Le parquet d'un tribunal spécial de Dacca a accusé dimanche l'ex-Première ministre du Bangladesh, Sheikh Hasina, d'avoir orchestré une "attaque systématique" lors de la répression du mouvement de protestation de l'été 2024, à l'ouverture de son procès en son absence.
Surnommée la "bégum de fer", Mme Hasina a précipitamment quitté son pays en août 2024 au terme de plusieurs semaines de violentes émeutes pour trouver l'asile en Inde voisine.
La répression de ces manifestations a fait, selon l'ONU, au moins 1.400 morts.
L'ex-Première ministre, qui était au pouvoir depuis 2009, est poursuivie pour ces faits par la justice de son pays, qui a sollicité son extradition auprès des autorités indiennes, jusque-là sans réponse.
"Après avoir examiné les preuves, nous sommes parvenus à la conclusion qu'il s'agissait d'une attaque coordonnée, généralisée et systématique" contre les protestaires, a déclaré Mohammad Tajul Islam, le procureur du tribunal criminel international (ICT) bangladais, lors de son discours d'ouverture au procès de Mme Hasina et d'autres anciens hauts responsables liés à son régime.
"L'accusée a mobilisé toutes les forces de l'ordre et les membres armés de son parti (la Ligue Awami, ndlr) pour réprimer le soulèvement", a-t-il poursuivi.
Le 12 mai, le procureur Mohammad Tajul Islam avait expliqué à la presse que l'enquête considère Sheikh Hasina coupable "d'incitation, complicité, facilitation, complot et non-empêchement des massacres lors des émeutes de juillet" 2024.
L'ex-Première ministre rejette toutes les accusations la visant et affirme qu'elles sont motivées politiquement.
M. Islam avait précisé que les accusations visaient également son ancien ministre de l'Intérieur Asaduzzaman Khan Kamal et l'ex-chef de la police bangladaise Abdullah Al Mamun.
- "Crimes contre l'humanité" -
Dimanche, M. Islam a affirmé que ce dossier était non seulement recevable devant les tribunaux bangladais, mais qu'il "constituait également une violation flagrante des lois internationales relatives aux droits de l'Homme".
Il a promis un procès impartial: "il ne s'agit pas d'un acte de vengeance, mais d'un attachement au principe selon lequel, dans un pays démocratique, il n'y a pas de place pour les crimes contre l'humanité", a-t-il martelé.

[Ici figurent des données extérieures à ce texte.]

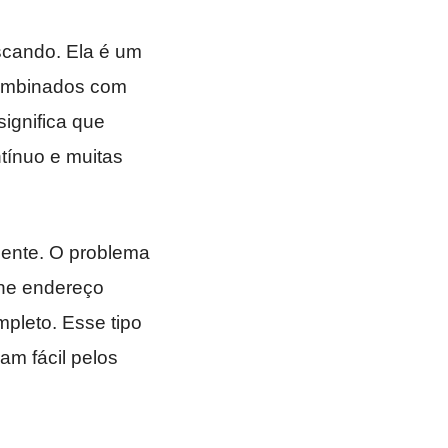
scando. Ela é um
combinados com
significa que
tínuo e muitas
mente. O problema
ne endereço
mpleto. Esse tipo
m fácil pelos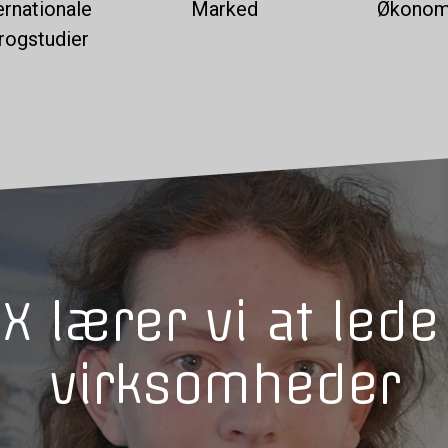
ernationale
Marked
Økonom
rogstudier
X lærer vi at lede
virksomheder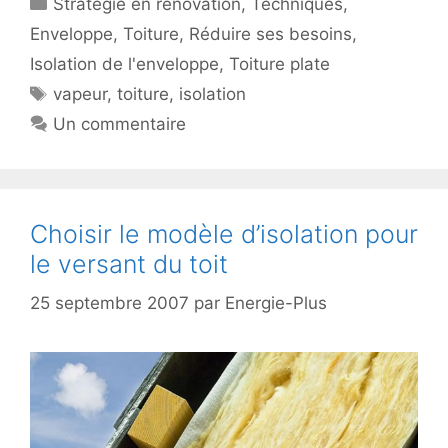
Catégories
Stratégie en rénovation
,
Techniques
,
Enveloppe
,
Toiture
,
Réduire ses besoins
,
Isolation de l'enveloppe
,
Toiture plate
Étiquettes
vapeur
,
toiture
,
isolation
Un commentaire
Choisir le modèle d’isolation pour
le versant du toit
25 septembre 2007
par
Energie-Plus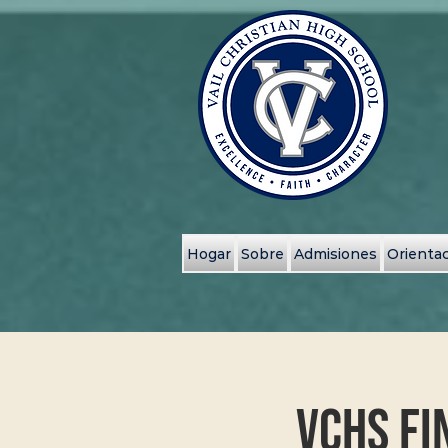
Hogar
Sobre
Admisiones
Orientac
VCHS Fi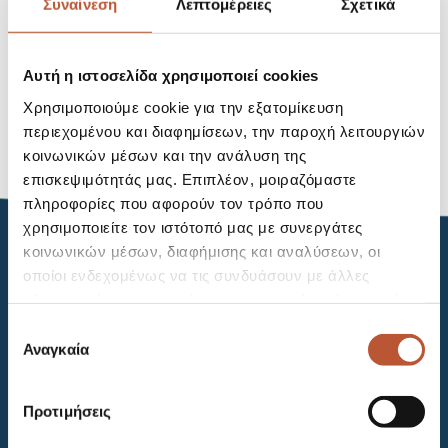
Συναίνεση
Λεπτομέρειες
Σχετικά
Recent Posts
Hello world!
Αυτή η ιστοσελίδα χρησιμοποιεί cookies
Χρησιμοποιούμε cookie για την εξατομίκευση
Recent Comments
περιεχομένου και διαφημίσεων, την παροχή λειτουργιών
κοινωνικών μέσων και την ανάλυση της
A WordPress Commenter
on
Hello world!
επισκεψιμότητάς μας. Επιπλέον, μοιραζόμαστε
πληροφορίες που αφορούν τον τρόπο που
χρησιμοποιείτε τον ιστότοπό μας με συνεργάτες
κοινωνικών μέσων, διαφήμισης και αναλύσεων, οι
οποίοι ενδεχομένως να τις συνδυάσουν με άλλες
πληροφορίες που τους έχετε παραχωρήσει ή τις οποίες
έχουν συλλέξει σε σχέση με την από μέρους σας χρήση
Επιλογή
των υπηρεσιών τους.
Αναγκαία
συγκατάθεσης
Προτιμήσεις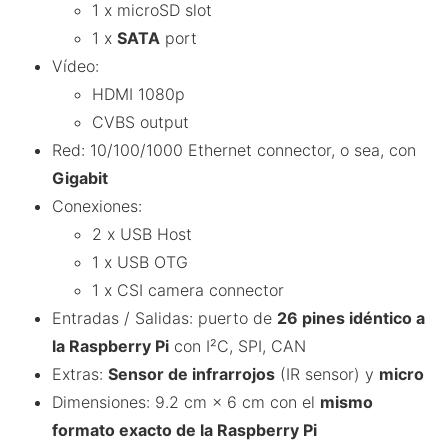
1 x microSD slot
1 x
SATA
port
Vídeo:
HDMI 1080p
CVBS output
Red: 10/100/1000 Ethernet connector, o sea, con
Gigabit
Conexiones:
2 x USB Host
1 x USB OTG
1 x CSI camera connector
Entradas / Salidas: puerto de
26 pines idéntico a
la Raspberry Pi
con I²C, SPI, CAN
Extras:
Sensor de infrarrojos
(IR sensor) y
micro
Dimensiones: 9.2 cm × 6 cm con el
mismo
formato exacto de la Raspberry Pi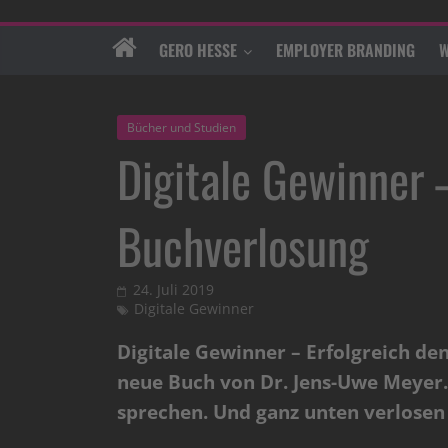
GERO HESSE
EMPLOYER BRANDING
W
Bücher und Studien
Digitale Gewinner 
Buchverlosung
24. Juli 2019
Digitale Gewinner
Digitale Gewinner – Erfolgreich de
neue Buch von Dr. Jens-Uwe Meyer. 
sprechen. Und ganz unten verlosen 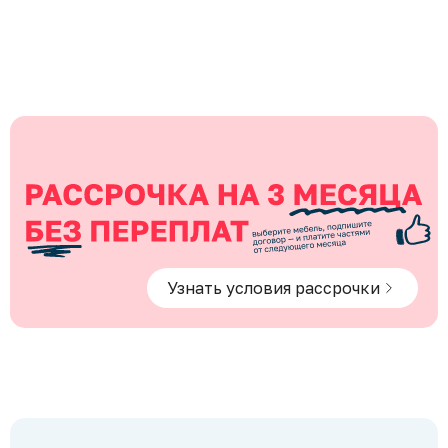
Узнать условия рассрочки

Dans le cadre de l'enquête visant d'anciens hauts responsables liés au régime de Mme Hasina, des vidéos et audios, des conversations téléphoniques de l'ancienne dirigeante et des témoignages de victimes de la répression ont notamment été recueillis.
Le tribunal spécial de Dacca a commencé en mai à juger pour la première fois d'anciens hauts responsables liés au régime évincé de Mme Hasina.

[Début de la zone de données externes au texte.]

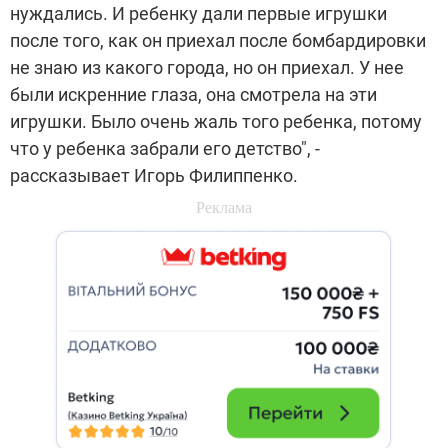
нуждались. И ребенку дали первые игрушки
после того, как он приехал после бомбардировки
не знаю из какого города, но он приехал. У нее
были искренние глаза, она смотрела на эти
игрушки. Было очень жаль того ребенка, потому
что у ребенка забрали его детство", -
рассказывает Игорь Филиппенко.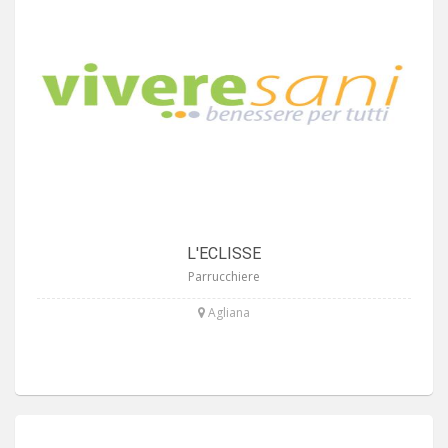
L'ECLISSE
Parrucchiere
Agliana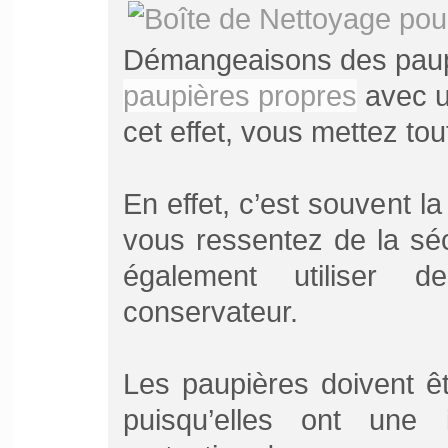
Démangeaisons des pau
paupières propres
avec u
cet effet, vous mettez to
En effet, c’est souvent l
vous ressentez de la sé
également utiliser de
conservateur.
Les paupières doivent ê
puisqu’elles ont une 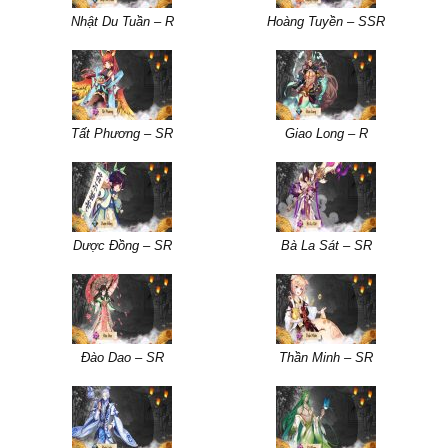
Nhật Du Tuần – R
Hoàng Tuyền – SSR
Tất Phương – SR
Giao Long – R
Dược Đồng – SR
Bà La Sát – SR
Đào Dao – SR
Thần Minh – SR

Il a accusé formellement huit policiers pour la mort de six manifestants le 5 août 2024, jour où Mme Hasina a fui le pays alors que les manifestants prenaient d'assaut son palais.

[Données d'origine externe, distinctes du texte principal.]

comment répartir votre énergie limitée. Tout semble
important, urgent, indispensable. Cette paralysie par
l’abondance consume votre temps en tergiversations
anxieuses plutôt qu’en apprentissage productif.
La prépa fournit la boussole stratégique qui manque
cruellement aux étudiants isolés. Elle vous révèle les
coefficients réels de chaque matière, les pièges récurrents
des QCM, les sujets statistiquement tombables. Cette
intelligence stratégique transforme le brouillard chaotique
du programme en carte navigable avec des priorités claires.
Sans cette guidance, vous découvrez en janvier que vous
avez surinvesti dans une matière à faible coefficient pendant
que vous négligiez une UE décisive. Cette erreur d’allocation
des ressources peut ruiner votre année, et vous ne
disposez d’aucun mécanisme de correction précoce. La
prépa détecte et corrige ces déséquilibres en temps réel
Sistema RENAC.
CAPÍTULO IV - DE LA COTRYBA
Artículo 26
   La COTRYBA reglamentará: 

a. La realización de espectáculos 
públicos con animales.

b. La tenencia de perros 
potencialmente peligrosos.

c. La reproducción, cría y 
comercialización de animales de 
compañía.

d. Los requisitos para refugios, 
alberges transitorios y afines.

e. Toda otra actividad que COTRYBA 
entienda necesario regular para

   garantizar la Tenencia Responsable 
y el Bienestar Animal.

Quatre d'entre eux sont emprisonnés et quatre sont jugés par contumace, dont l'ancien commissaire de police de Dacca Habibur Rahman. Ils sont accusés de crimes contre l'humanité.
Le gouvernement provisoire au pouvoir depuis l'été dernier est dirigé par le prix Nobel de la Paix, Muhammad Yunus.
Mais le pays est plongé dans une crise politique, les différents partis mettant M. Yunus sous pression.